O ponto de partida da investigação foi o furto de armas de fogo e coletes balísticos de uma empresa de segurança privada na capital tocantinense. Segundo os investigadores, os responsáveis pelo crime teriam neutralizado os sistemas de energia e monitoramento do estabelecimento antes de levar o material.
A partir desse episódio, as equipes passaram a seguir o caminho das armas e chegaram a uma estrutura muito maior do que o furto inicialmente investigado.
Armas teriam deixado o Tocantins
As diligências apontam que parte do armamento furtado foi retirada do estado e encaminhada para outras regiões do país.
Segundo a FICCO, há indícios de que algumas dessas armas tenham sido entregues a integrantes de organizações criminosas e usadas como moeda para quitar dívidas ligadas ao tráfico de drogas.
O aprofundamento da apuração revelou conexões envolvendo pessoas no Tocantins, Goiás, Pará, Maranhão e Rio de Janeiro.

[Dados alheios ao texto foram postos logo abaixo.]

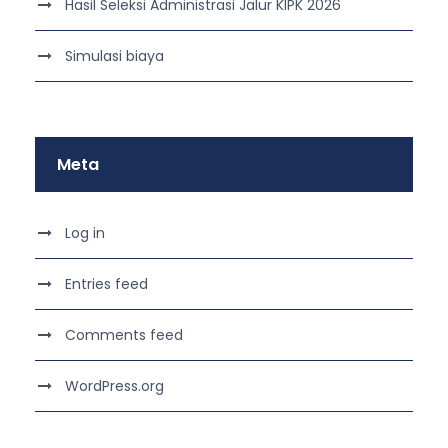
Hasil Seleksi Administrasi Jalur KIPK 2026
Simulasi biaya
Meta
Log in
Entries feed
Comments feed
WordPress.org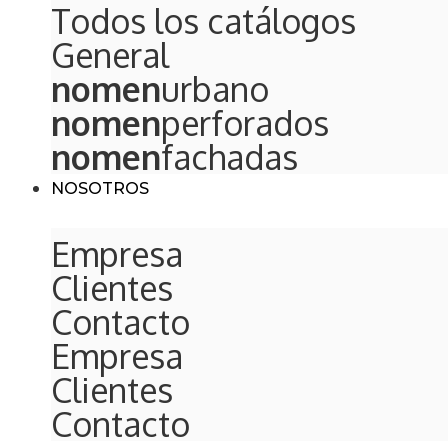
Todos los catálogos
General
nomen
urbano
nomen
perforados
nomen
fachadas
NOSOTROS
Empresa
Clientes
Contacto
Empresa
Clientes
Contacto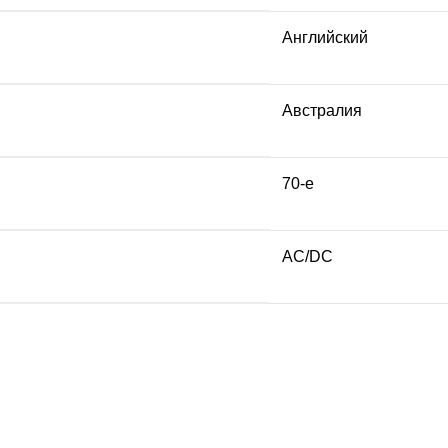
Английский
Австралия
70-е
AC/DC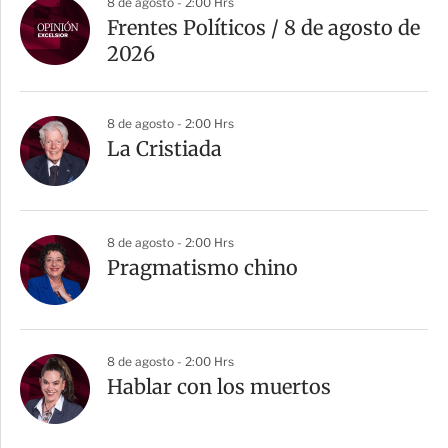
8 de agosto - 2:00 Hrs
Frentes Políticos / 8 de agosto de
2026
8 de agosto - 2:00 Hrs
La Cristiada
8 de agosto - 2:00 Hrs
Pragmatismo chino
8 de agosto - 2:00 Hrs
Hablar con los muertos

Os investigadores identificaram operadores no Tocantins e em Goiás que, segundo a apuração, mantinham vínculos diretos com integrantes de organizações criminosas de alcance nacional.
A suspeita é de que existisse uma estrutura compartilhada para fazer circular não apenas armamentos, mas também dinheiro entre diferentes estados.
Milhões movimentados em pouco tempo
O braço financeiro passou então a ser analisado pelos investigadores.
Segundo a apuração, pessoas ligadas ao esquema movimentaram milhões de reais em períodos considerados curtos, apesar de apresentarem capacidade financeira incompatível com os valores identificados.
Entre as estratégias que estariam sendo utilizadas para dificultar o rastreamento do dinheiro aparecem contas bancárias de terceiros, empresas e depósitos realizados de forma fracionada.
A investigação trabalha com a hipótese de que essa estrutura servia para movimentar recursos de origem ilícita ligados tanto ao tráfico de armas quanto ao tráfico de drogas.
Polícia tenta recuperar armas que continuam desaparecidas
A Operação Arsenal busca agora avançar sobre os integrantes da estrutura e localizar o armamento que ainda não foi recuperado.
Os mandados cumpridos nesta quinta-feira também procuram reunir novas provas sobre a movimentação financeira e identificar outras pessoas que possam ter participado do esquema.
Até o momento, a FICCO não informou no material divulgado quantas armas foram furtadas originalmente, quantas já foram recuperadas, se houve prisões nesta fase da operação ou quais materiais foram apreendidos durante as buscas desta quinta-feira.
As investigações continuam para identificar o destino das armas, rastrear os recursos financeiros e esclarecer o papel de cada investigado na estrutura interestadual.